The second issue is that Ian’s boy part has been doing what teenage boy parts do — it springs up at all sorts of random times. Not being in possession of one of those parts, I’m not really well versed on how one controls the up and down motion of said part. I’ve heard tale of dead kittens and multiplication tables. Because Steve’s at work all the time, it has become my job to point out that the part isn’t where it should be and that it is not socially acceptable to walk into the swim club with one’s thing pointed in that direction. Typical kids, like Jonah, seem to figure all this out on their own, but kids who aren’t well connected with their bodies and have poor social skills need a lot of direct instruction on these matters.

So, I’m watching Ian surrounded by a gaggle of non-floating teenage girls in bikinis worrying that something really bad is going to happen. It didn’t. I actually think for Ian that the up and down motion has nothing to do with girls. It happens when he’s excited about other things, like music, numbers, or SpongeBob videos on YouTube.
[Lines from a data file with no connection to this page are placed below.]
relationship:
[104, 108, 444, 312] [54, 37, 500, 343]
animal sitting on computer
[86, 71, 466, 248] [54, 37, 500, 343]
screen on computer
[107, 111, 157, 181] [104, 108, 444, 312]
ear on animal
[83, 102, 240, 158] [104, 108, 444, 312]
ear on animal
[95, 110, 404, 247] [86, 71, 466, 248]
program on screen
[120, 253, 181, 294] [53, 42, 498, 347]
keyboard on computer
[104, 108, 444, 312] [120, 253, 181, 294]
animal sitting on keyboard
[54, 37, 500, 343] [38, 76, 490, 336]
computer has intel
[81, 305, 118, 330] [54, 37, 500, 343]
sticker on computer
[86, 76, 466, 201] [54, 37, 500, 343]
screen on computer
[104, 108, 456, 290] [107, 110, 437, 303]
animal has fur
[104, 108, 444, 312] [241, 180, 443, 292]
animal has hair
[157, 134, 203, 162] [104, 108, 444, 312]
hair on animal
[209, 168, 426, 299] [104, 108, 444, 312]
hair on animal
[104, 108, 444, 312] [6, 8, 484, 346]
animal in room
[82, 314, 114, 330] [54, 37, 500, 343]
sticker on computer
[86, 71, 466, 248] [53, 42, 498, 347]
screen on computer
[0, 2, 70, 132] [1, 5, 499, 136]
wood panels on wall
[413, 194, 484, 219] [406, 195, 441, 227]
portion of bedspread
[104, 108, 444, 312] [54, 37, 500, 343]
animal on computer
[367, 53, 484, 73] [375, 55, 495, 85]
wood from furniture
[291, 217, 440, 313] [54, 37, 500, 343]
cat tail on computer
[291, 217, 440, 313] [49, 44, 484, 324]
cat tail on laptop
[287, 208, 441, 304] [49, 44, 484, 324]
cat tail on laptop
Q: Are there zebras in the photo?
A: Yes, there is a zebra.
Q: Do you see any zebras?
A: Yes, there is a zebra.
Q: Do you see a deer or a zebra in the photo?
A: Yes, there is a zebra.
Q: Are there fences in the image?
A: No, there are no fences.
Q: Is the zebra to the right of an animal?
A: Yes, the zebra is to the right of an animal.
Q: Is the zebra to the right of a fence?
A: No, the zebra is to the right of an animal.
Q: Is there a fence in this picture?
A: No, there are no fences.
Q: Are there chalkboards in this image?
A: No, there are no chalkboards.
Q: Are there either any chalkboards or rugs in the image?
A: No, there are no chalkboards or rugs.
Sometimes Ian can manage the typical world really well; other times there are bumps. He also had a rough time this week with managing the heavy drum sets in matching band and switching from the math program in Kumon to their reading program. But the bumps are small enough to mean that we have to keep muscling through the activity. But it also means that I have to be really on top of things.

I’m not entirely sure that I’m going to survive the next ten weeks.